Supplementary files of research article "High throughput 13C-metabolic flux analysis of 3-hydroxypropionic acid producing Pichia pastoris reveals limited availability of acetyl-CoA and ATP due to tight control of the glycolytic flux ". This research paper describes the fluxome of 3-hydroxypropionic acid producing Pichia pastoris recombinant strains. Glycerol was used as a sole carbon source. A High Throughput platform was used to simultaneously characterize the fluxome of 10 recombinant strains at pH 5 and 6 recombinant strains at pH 3.5. All the experiments were carried in triplicates. To determine the intracellular fluxes, stationary 13C-Metabolic Flux Analysis was used using the data of the isotopologue distribution of the proteinogenic amino acids.

The files attached herein contain: the description of how to obtain the models used for this study, the raw data obtained from the mini-bioreactor cultivations, the files to process the raw data, and the results (bioprocess parameters and fluxes from 13C-Metabolic flux analysis and Flux Balance Analysis).

1. Description of methods used for collection-generation of data:

The files contain relevant information and scripts which are used for: - Compression of a Genome Scale Metabolic Model of Pichia pastoris into a core model using Matlab. - Addition of the 3-hydroxypropionic acid producing pathway to the metabolic core model. - Translation of the core model into a FTBL format core model, which is the input model for the python-based software influx_si and IsoDesign. - Modification of the core FTBL model to generate an input model for IsoDesign (a software for the optimization of the C-source for 13C-Metabolic Flux Analysis). - IsoDesign results. Optimization of the C-source for the 13C-Metabolix Flux Analysis experiment. - Raw data from the NMR analyses of the supernatant of bioreactor cultures. - Calculation of the bioprocess parameters. - Raw data of the isotopoic distribution of each amino acid. - Correction of the isotopic distribution of the amino acids accounting for the natural abundance of the amino acids and the labelling of the inoculum. - 13C-Metabolic Flux Analysis results. Flux values. - Flux Balance Analysis results using 13C-Metabolic Flux Analysis results as flux boundaries.

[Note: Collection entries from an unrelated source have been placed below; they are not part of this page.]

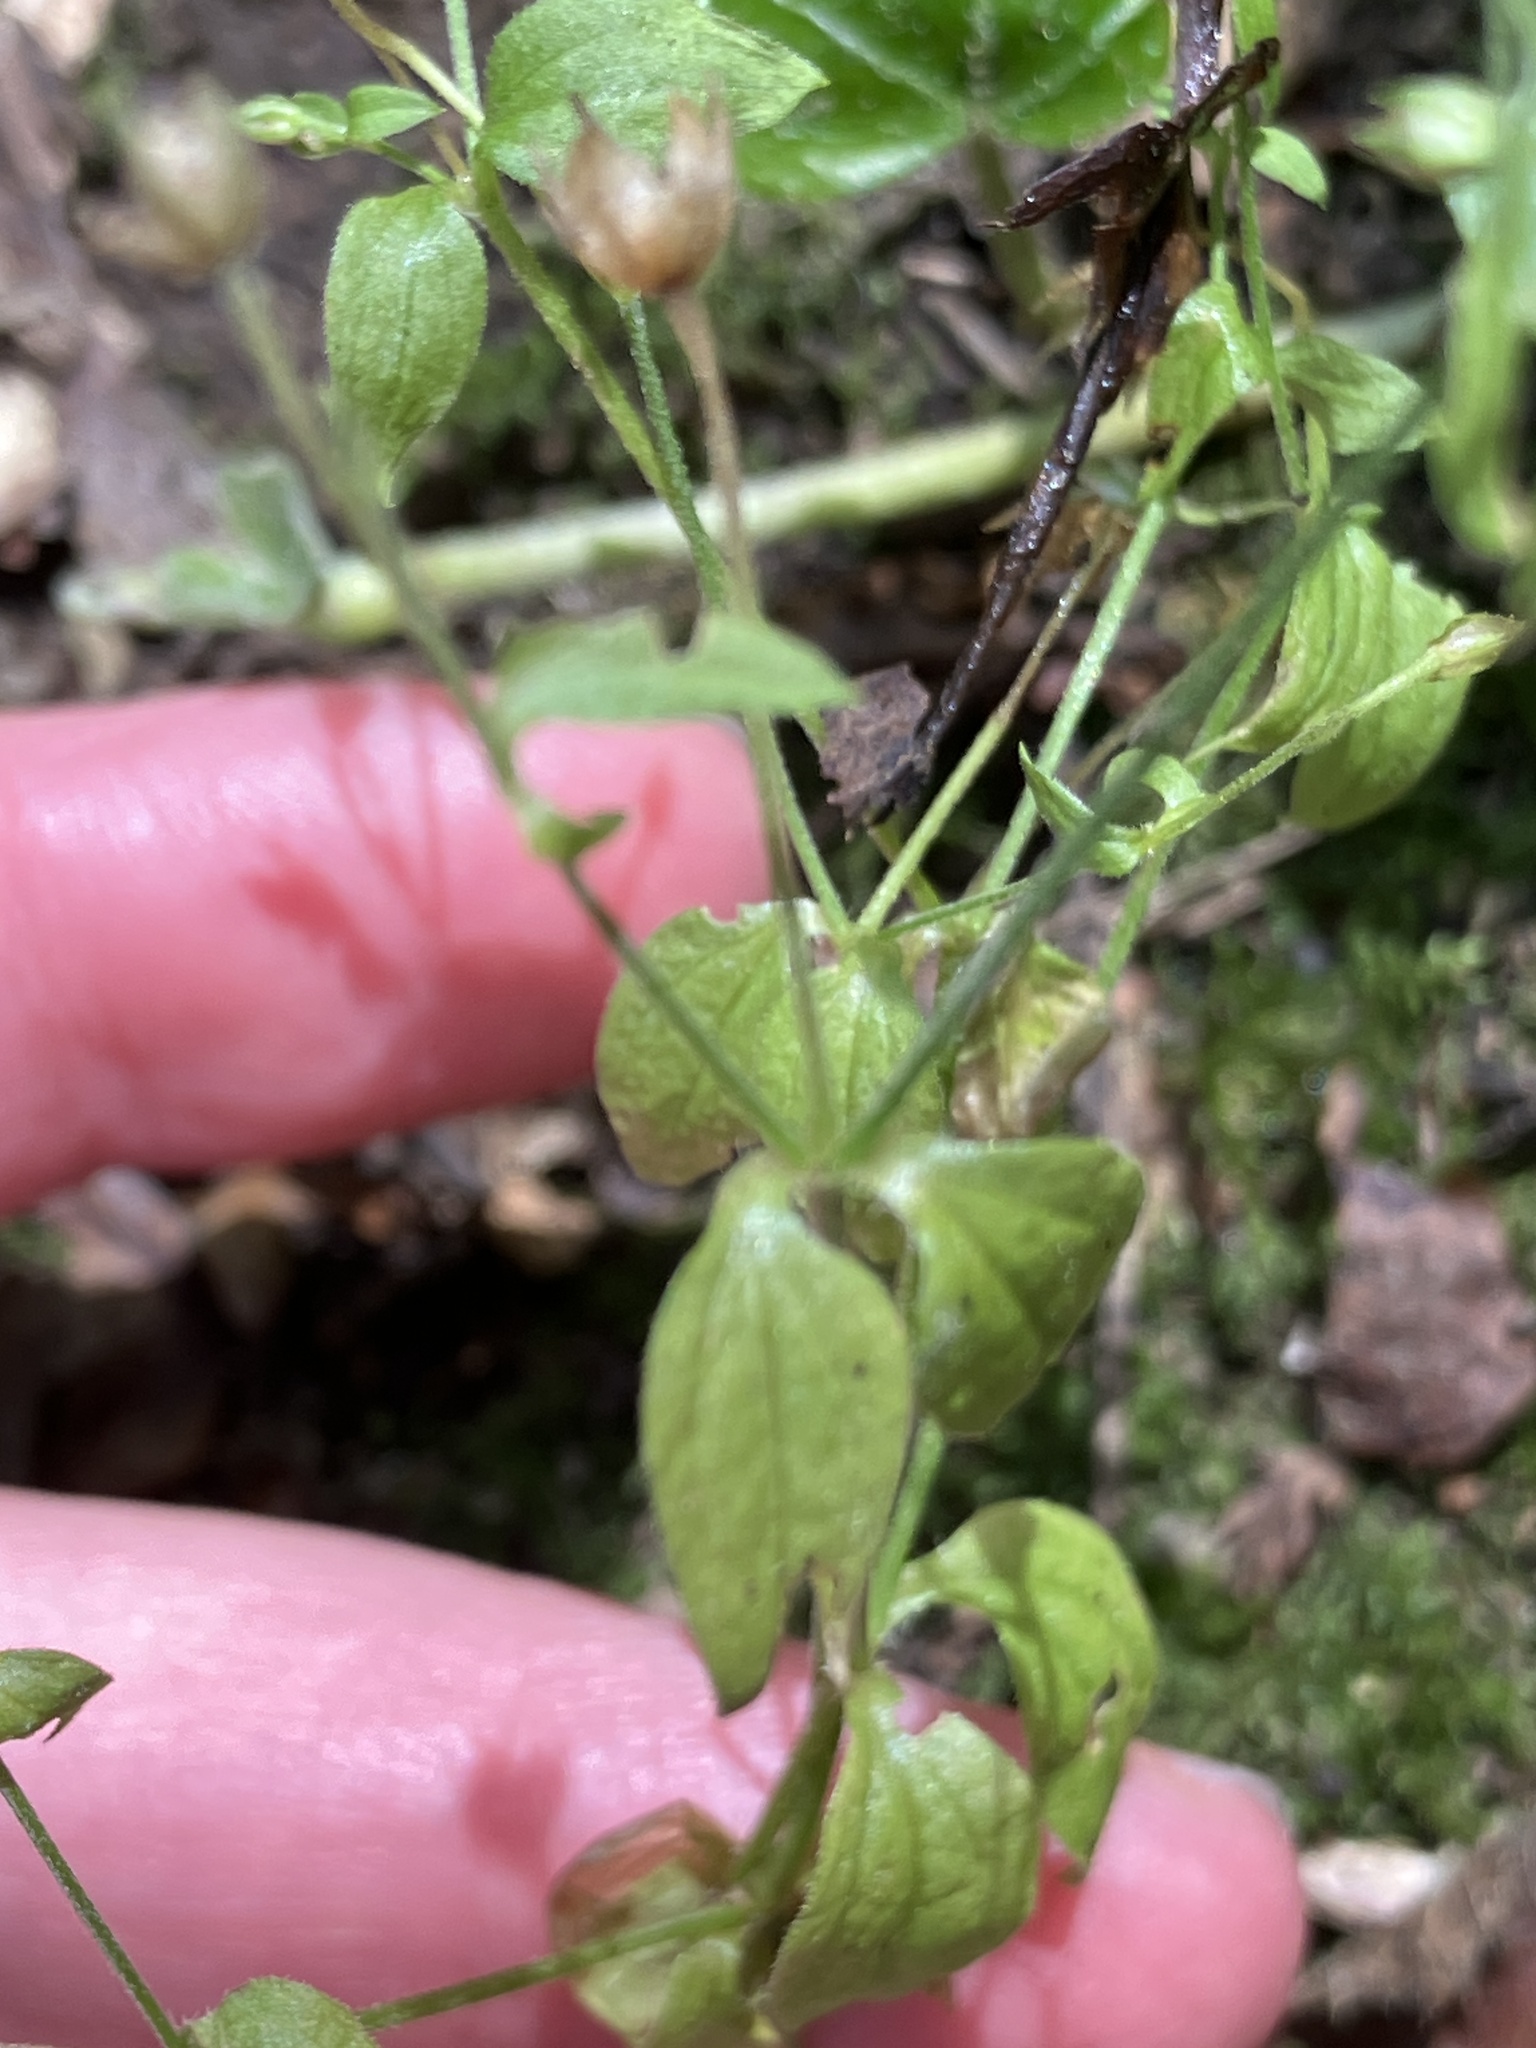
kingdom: Plantae
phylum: Tracheophyta
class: Magnoliopsida
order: Caryophyllales
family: Caryophyllaceae
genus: Moehringia
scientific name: Moehringia trinervia
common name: Three-nerved sandwort
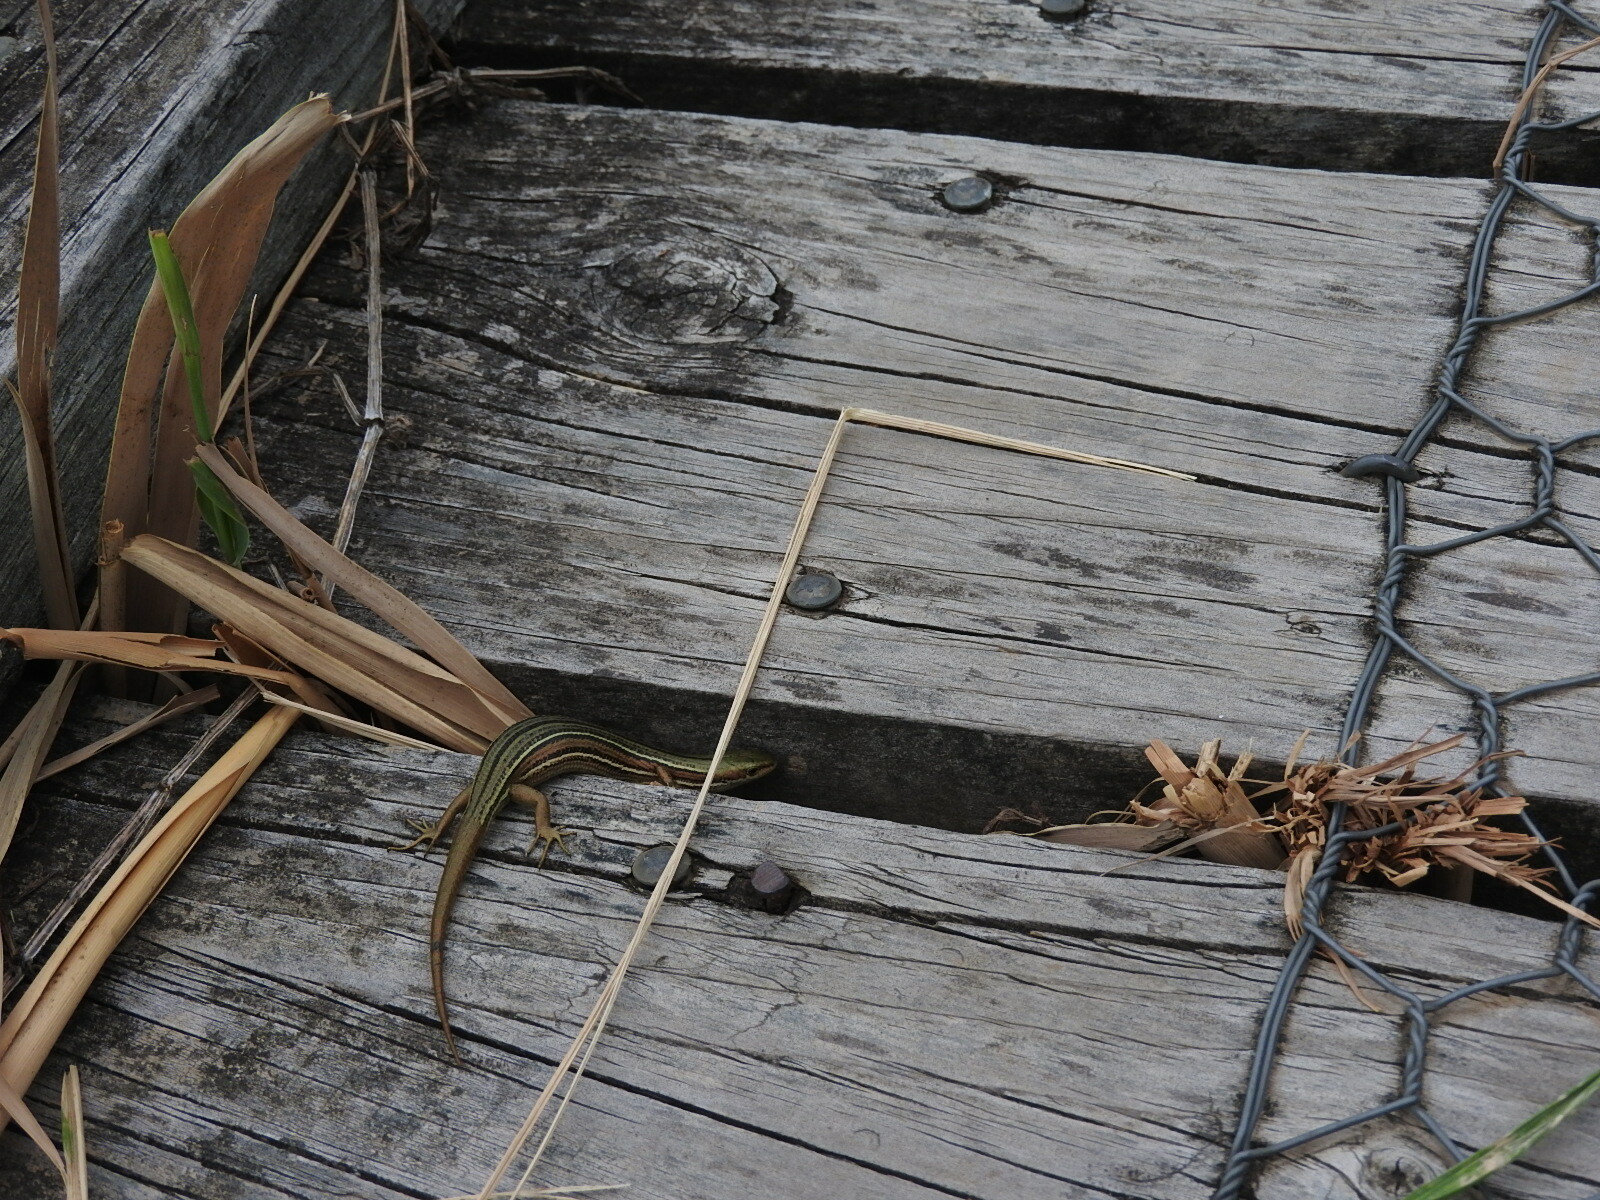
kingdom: Animalia
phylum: Chordata
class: Squamata
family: Scincidae
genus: Pseudemoia
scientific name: Pseudemoia rawlinsoni
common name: Rawlinson's window-eyed skink
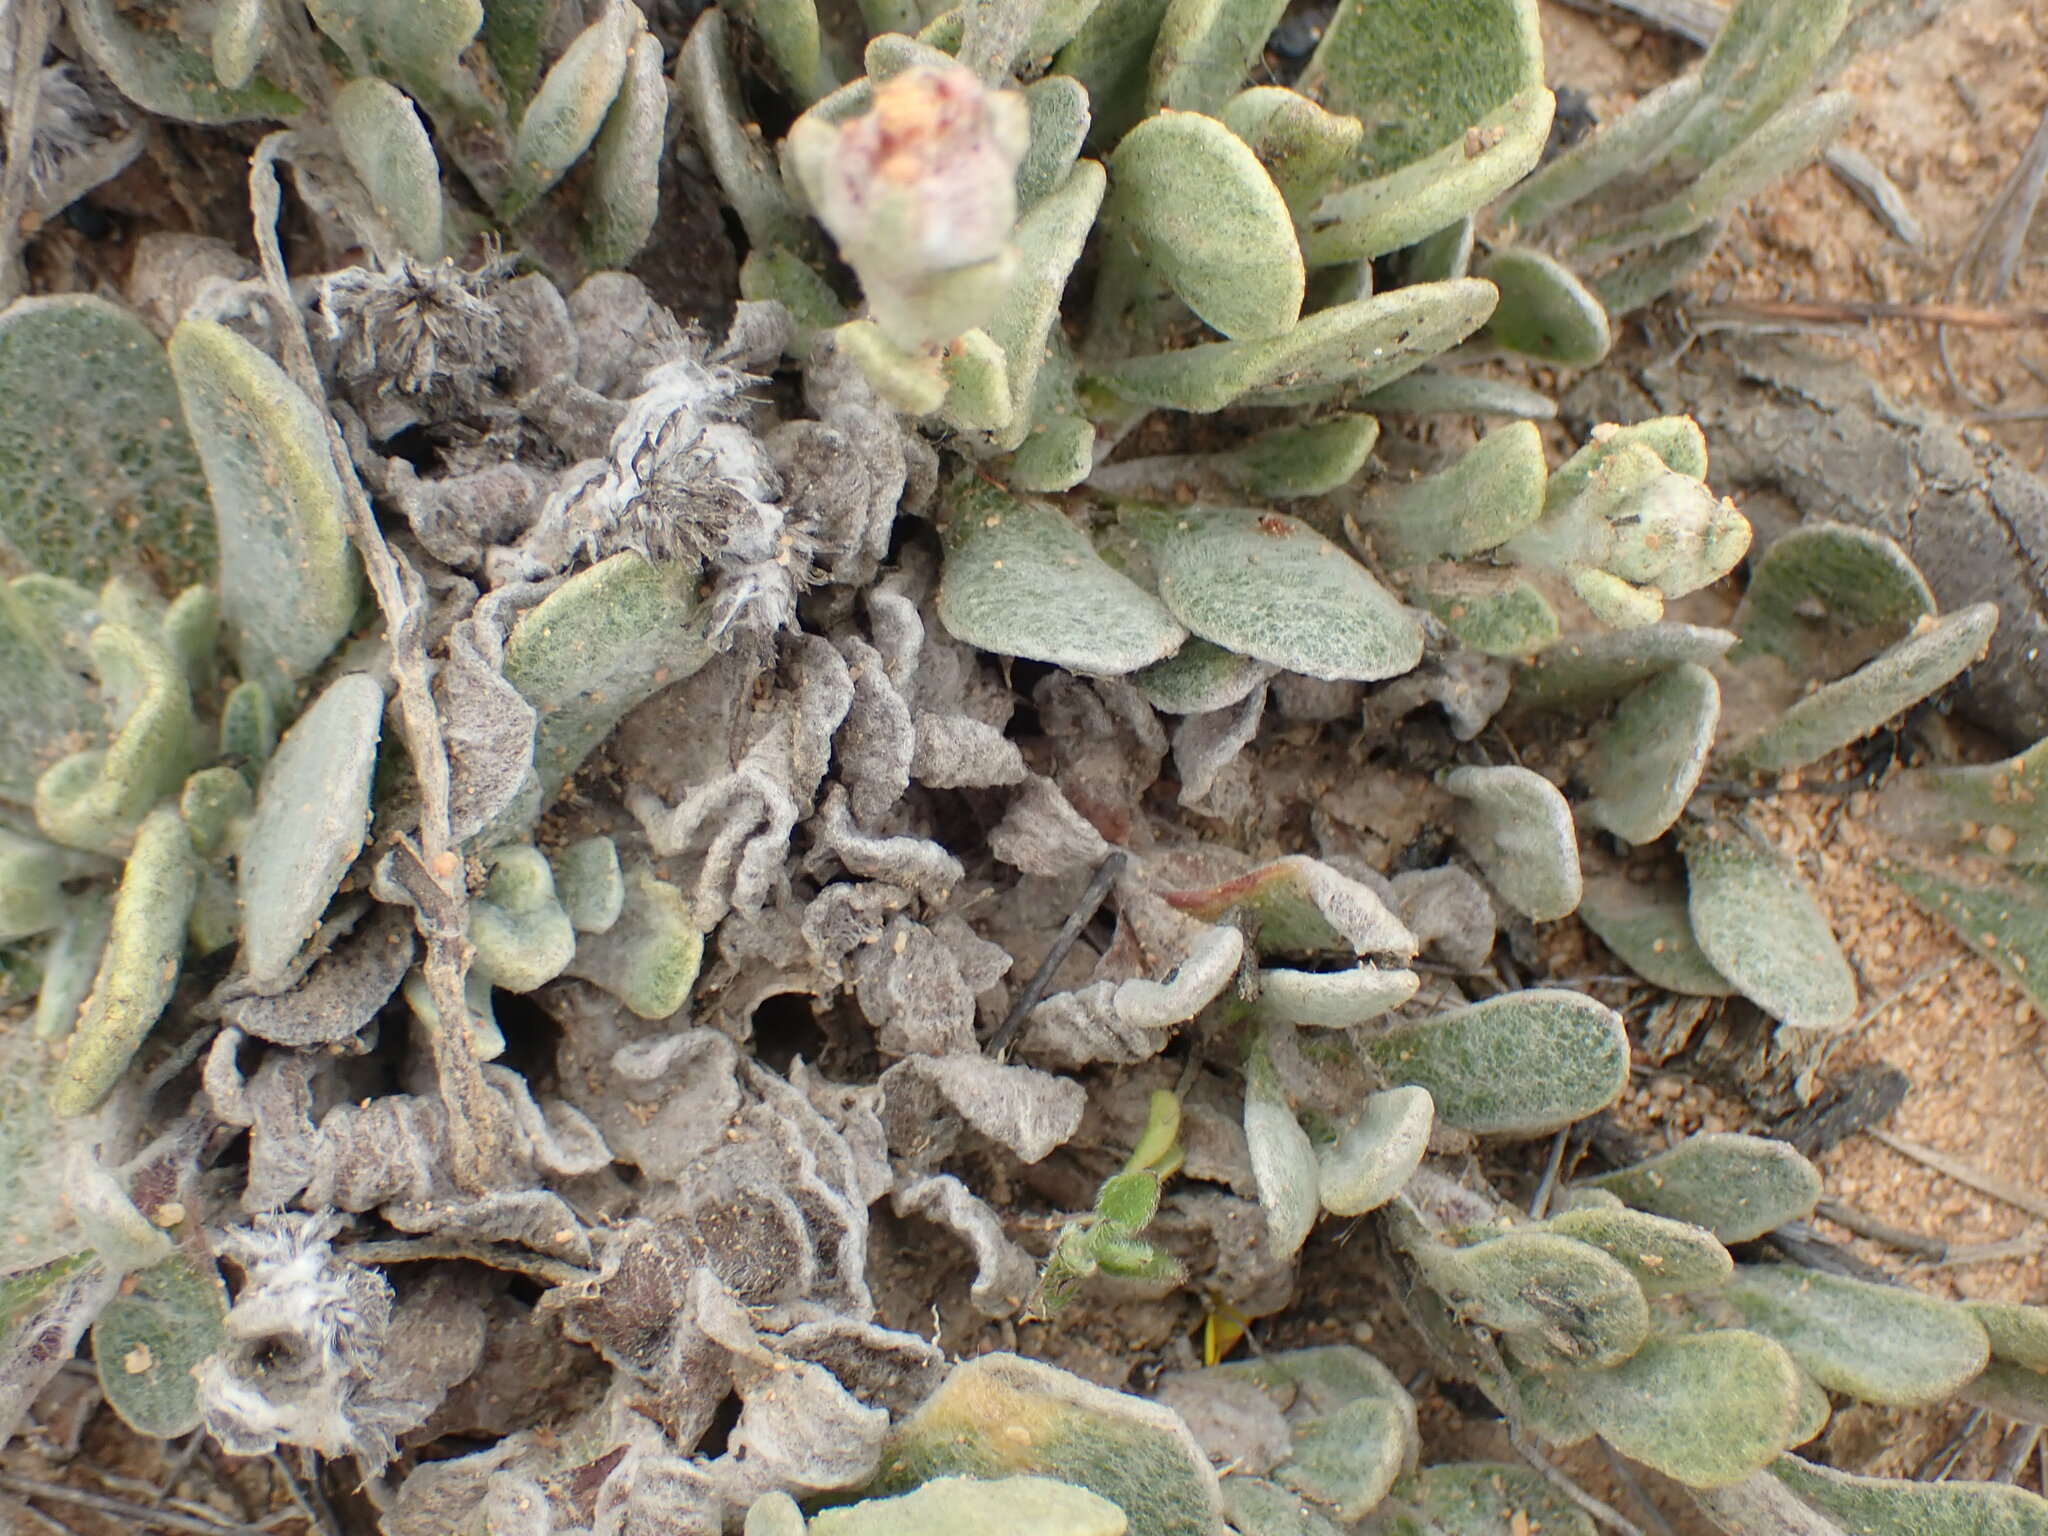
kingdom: Plantae
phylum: Tracheophyta
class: Magnoliopsida
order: Asterales
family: Asteraceae
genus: Helichrysum
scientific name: Helichrysum rotundifolium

1. Methods for processing the data:

Matlab scripts using the linear programming tools CobraToolbox and CellNetAnalyzer were used to generate the Core model of the metabolism of Pichia pastoris from its Genome Scale Model. Excel was used to simplify the stoichiometry coefficient of the biomass reaction. To do so, some intermediary reactions were manually lumped. The core model was modified in matlab to account for the lumped reactions. The model was further refined based on literature data. the 3-HP-production reactons were also manually added. The FTBL model was manually written from the previously generated core model. The C-transitions for each reaction were checked on https://metacyc.org. IsoDesign was used to optimize the labelling of the C-source for 13C-Metabolic Flux Analysis experiments using the previously generated FTBL format file. The experiments were carried in a High Throughput mini-bioreactor platform using glycerol as substrate. Glycerol was labelled accordingly to IsoDesign results (20% 1-13C-glycerol + 80% 2-13C-glycerol). The samples were withdrawn and processed as described in the main text linked to the supplementary materials attached herein. The supernatant samples were analysed using Nuclear Magnetic Resonance (NMR). The NMR and the biomass concentration data (OD600) were used to calculate the bioprocess parameters using PhysioFit. The amino acids isotopologue distribution was first analyzed using Liquid-Chromatography coupled to Mass Spectrometry (LC-MS). The derived data was processed to account for the the volume of inoculum, anc correction of the isotopologue distribution based on the abundance of the natural isotopes using IsoCor. The metabolic fluxes were calculated using influx_s for 13C-Metabolic Flux Analysis. The bioprocess parameters and the isotopologue distribution of the amino acids were used as input data for each experiment. The flux results were used as input for Flux Balance Analysis in Matlab using the CobraToolbox and the previously generated core model for 3-HP-producing Pichia pastoris strains.